**TASK PROMPT:**
Would you please copy each line below that includes the string "Général"?

[Page-level text extractions]

'''

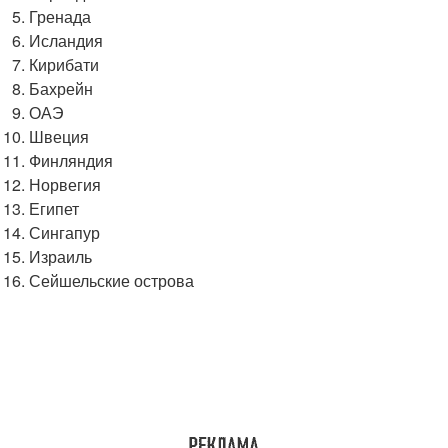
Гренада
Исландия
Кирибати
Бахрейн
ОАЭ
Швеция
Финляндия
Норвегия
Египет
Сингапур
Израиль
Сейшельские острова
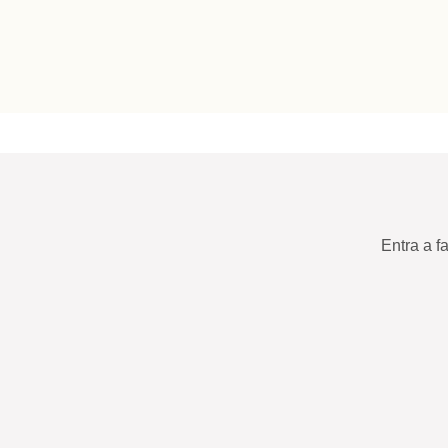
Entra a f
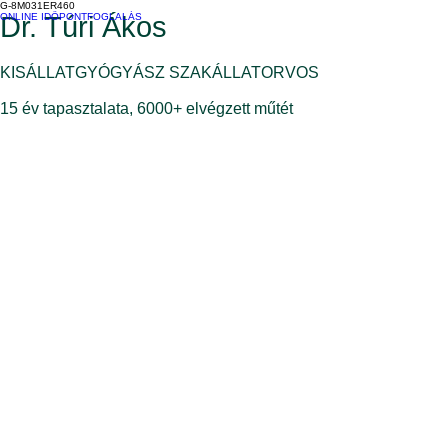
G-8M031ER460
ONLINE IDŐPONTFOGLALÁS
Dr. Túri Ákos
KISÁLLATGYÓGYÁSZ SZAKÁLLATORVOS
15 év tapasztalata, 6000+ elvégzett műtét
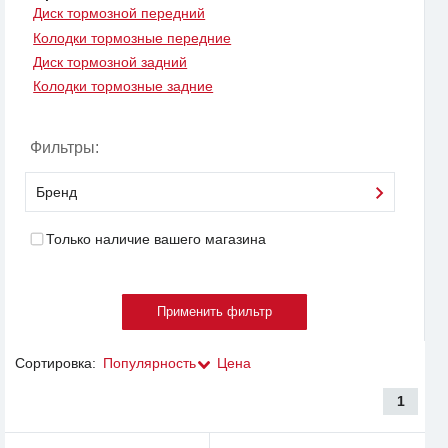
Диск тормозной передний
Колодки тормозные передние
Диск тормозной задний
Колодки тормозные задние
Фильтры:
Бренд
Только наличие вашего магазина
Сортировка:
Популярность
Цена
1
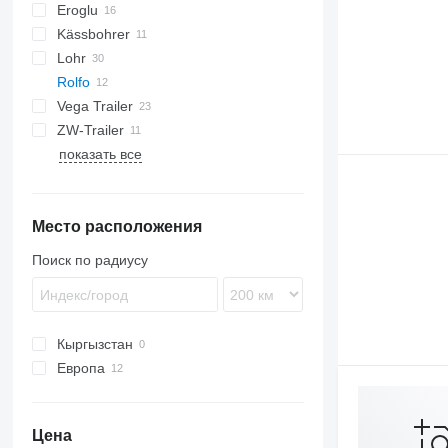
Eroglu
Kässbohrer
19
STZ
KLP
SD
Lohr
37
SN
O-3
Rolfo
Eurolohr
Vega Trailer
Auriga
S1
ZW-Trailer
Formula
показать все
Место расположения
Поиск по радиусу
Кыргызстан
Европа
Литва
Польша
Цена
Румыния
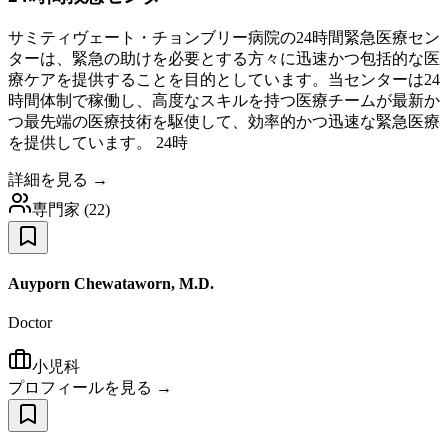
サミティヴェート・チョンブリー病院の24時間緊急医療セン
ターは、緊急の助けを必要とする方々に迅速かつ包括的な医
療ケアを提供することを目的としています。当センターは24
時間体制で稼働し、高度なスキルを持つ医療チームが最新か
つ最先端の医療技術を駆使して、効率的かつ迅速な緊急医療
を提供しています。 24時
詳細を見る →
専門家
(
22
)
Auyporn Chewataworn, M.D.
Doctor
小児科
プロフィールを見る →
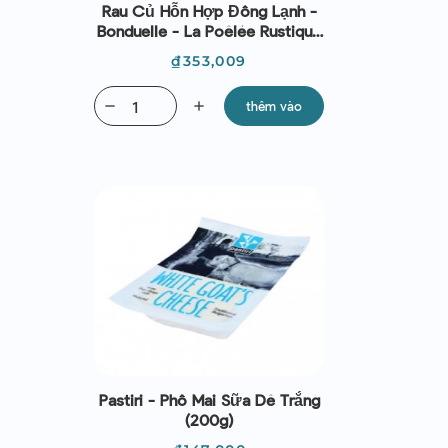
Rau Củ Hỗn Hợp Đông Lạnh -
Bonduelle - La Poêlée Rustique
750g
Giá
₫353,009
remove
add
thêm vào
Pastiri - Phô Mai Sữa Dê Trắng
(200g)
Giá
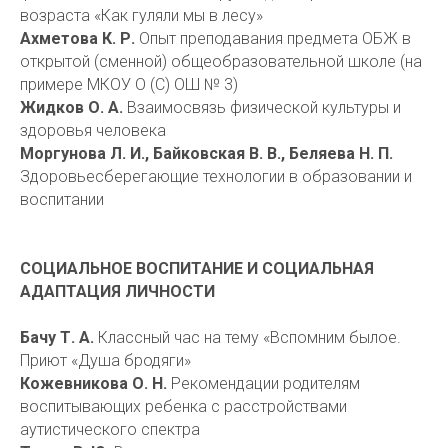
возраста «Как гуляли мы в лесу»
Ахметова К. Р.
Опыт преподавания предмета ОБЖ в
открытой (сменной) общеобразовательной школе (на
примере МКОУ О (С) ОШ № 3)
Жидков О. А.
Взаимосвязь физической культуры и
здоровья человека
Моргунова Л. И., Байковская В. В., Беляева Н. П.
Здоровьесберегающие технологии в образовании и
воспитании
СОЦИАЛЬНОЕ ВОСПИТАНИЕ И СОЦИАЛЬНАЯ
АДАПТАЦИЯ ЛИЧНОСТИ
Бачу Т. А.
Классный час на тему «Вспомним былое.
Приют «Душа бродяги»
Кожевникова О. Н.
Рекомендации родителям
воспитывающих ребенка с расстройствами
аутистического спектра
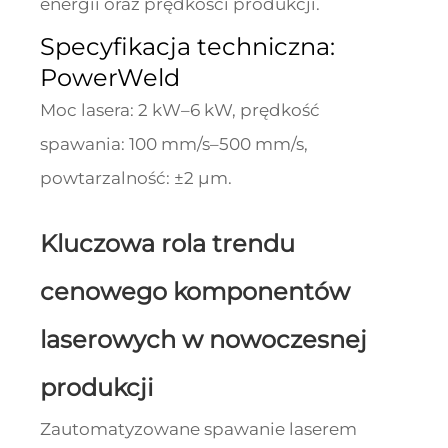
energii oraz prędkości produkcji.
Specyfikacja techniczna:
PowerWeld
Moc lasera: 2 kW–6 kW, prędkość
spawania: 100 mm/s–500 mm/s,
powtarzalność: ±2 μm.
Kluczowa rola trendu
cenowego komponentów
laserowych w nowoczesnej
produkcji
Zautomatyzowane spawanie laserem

'''
'''

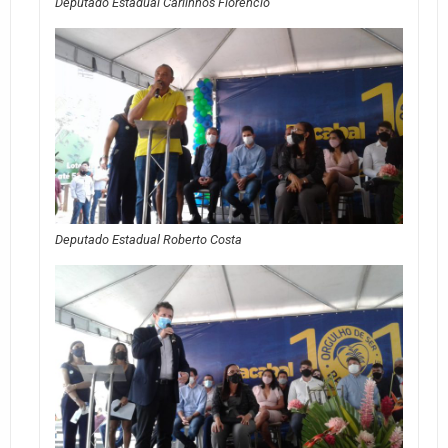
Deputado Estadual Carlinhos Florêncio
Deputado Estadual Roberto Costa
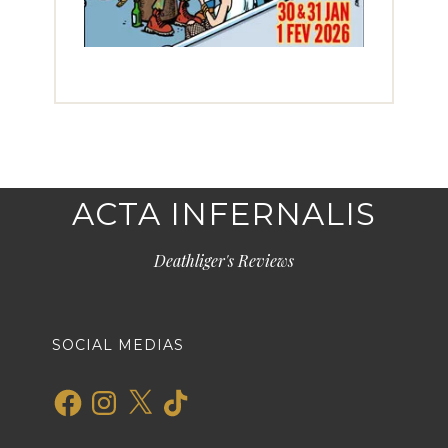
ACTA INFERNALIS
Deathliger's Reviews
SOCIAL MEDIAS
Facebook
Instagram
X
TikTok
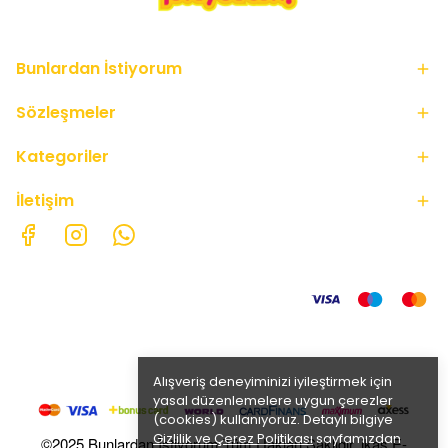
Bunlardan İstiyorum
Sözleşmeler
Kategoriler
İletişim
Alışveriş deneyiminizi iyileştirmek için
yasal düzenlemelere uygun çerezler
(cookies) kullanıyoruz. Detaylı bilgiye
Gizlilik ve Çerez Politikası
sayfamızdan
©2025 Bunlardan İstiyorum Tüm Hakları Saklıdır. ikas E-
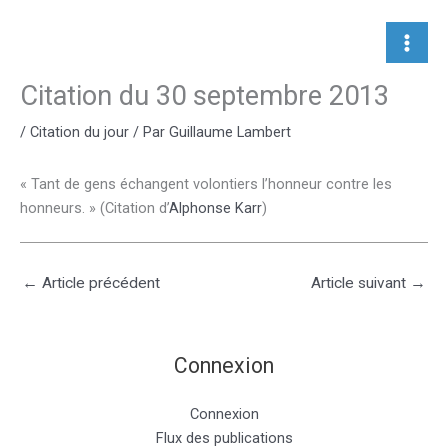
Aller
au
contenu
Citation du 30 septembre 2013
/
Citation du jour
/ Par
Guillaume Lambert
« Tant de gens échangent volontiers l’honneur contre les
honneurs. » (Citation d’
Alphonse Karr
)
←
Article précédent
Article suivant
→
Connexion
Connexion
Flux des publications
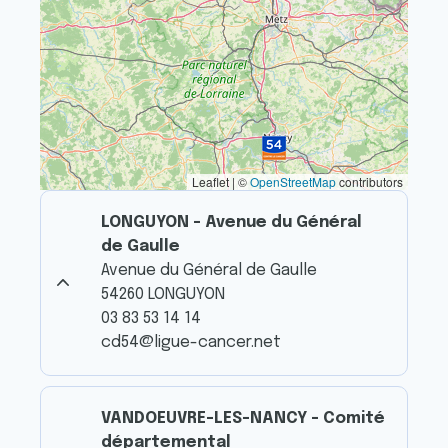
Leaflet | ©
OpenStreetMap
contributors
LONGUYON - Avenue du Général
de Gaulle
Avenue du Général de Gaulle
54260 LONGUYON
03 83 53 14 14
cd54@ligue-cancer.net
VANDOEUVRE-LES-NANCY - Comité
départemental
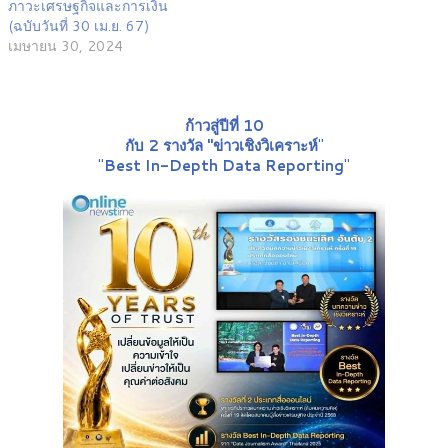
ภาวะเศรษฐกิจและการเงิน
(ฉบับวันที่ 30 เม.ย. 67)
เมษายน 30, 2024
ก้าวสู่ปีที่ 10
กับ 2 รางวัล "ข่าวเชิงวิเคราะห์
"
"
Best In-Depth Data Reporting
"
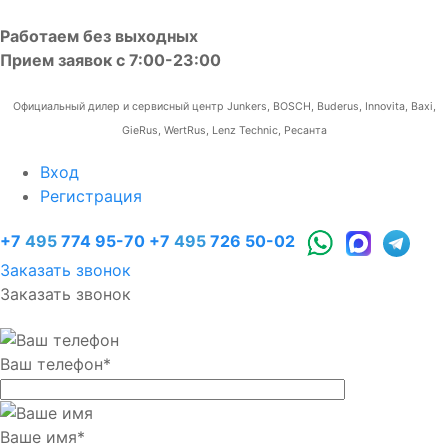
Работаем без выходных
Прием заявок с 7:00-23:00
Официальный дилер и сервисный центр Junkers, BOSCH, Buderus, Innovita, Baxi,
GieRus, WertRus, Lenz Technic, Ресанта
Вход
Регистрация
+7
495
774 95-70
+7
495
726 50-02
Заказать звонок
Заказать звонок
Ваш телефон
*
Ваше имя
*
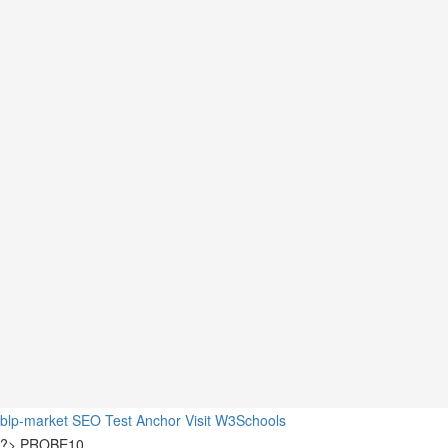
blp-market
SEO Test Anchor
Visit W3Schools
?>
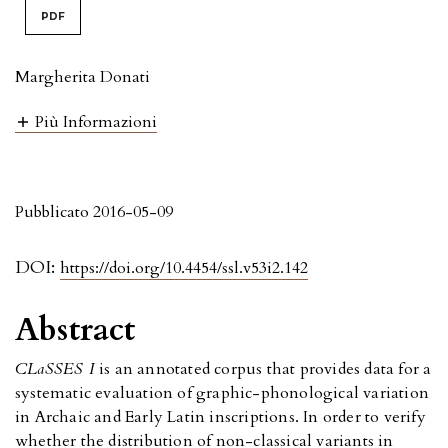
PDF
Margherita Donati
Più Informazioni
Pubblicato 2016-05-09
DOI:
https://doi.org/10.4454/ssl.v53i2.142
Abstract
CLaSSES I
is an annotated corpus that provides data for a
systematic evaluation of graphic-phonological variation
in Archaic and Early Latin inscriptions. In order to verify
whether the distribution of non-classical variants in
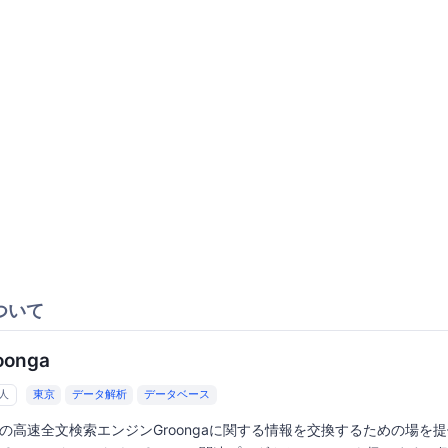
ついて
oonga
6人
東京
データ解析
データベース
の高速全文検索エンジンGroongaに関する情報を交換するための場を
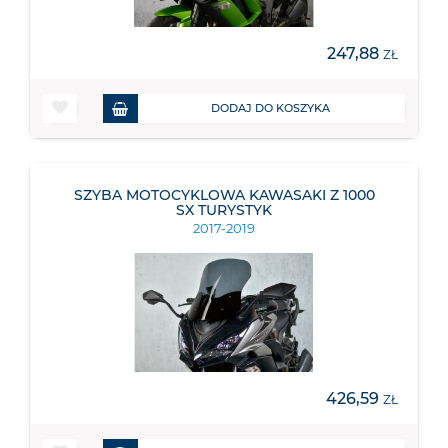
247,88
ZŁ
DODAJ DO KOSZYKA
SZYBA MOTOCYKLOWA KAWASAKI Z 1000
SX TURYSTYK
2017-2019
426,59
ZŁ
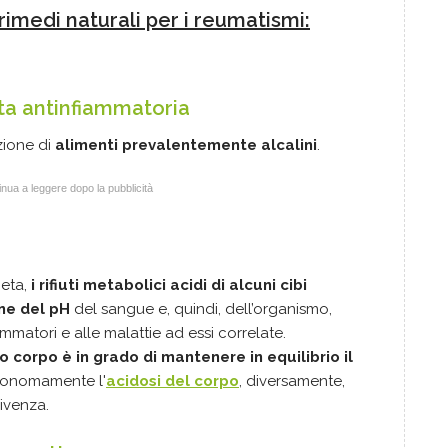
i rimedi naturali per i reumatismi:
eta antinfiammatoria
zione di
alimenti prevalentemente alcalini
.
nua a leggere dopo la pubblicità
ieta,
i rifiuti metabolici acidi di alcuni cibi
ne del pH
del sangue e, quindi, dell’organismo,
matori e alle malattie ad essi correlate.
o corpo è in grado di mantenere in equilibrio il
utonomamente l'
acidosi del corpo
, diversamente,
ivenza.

'''
'''

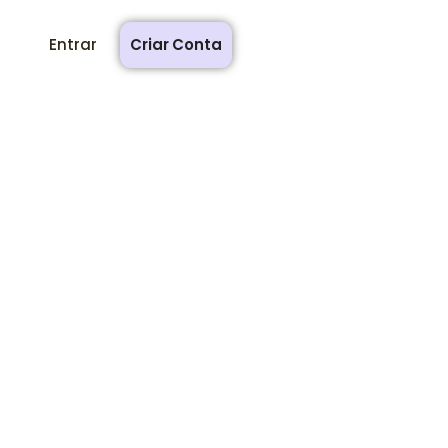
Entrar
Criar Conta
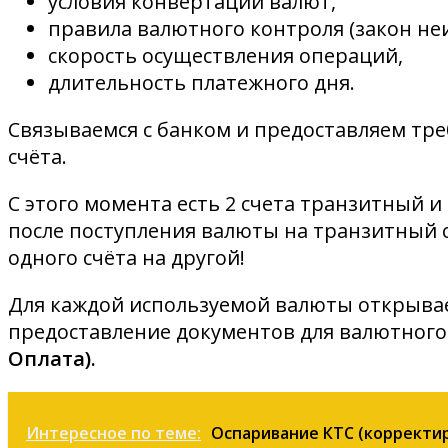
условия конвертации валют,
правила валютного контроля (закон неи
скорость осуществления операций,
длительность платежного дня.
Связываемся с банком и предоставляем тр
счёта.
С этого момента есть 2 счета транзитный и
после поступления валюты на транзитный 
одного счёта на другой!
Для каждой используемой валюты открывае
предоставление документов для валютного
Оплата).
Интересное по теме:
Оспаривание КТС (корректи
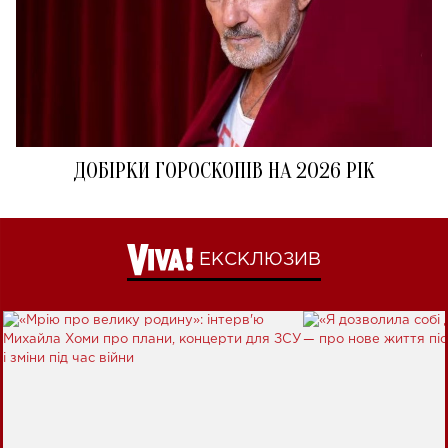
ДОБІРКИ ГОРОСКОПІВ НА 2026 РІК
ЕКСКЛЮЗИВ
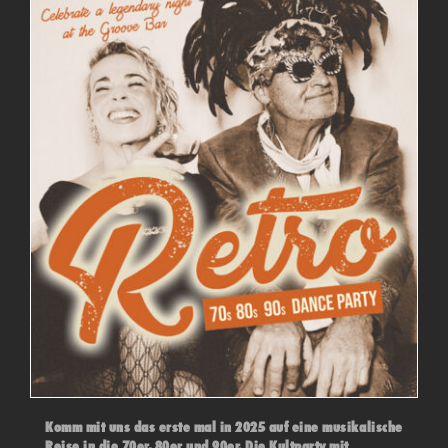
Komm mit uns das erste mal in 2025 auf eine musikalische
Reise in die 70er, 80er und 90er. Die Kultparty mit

'''

**RESPONSE:**
LONGUYON - Avenue du Général
Avenue du Général de Gaulle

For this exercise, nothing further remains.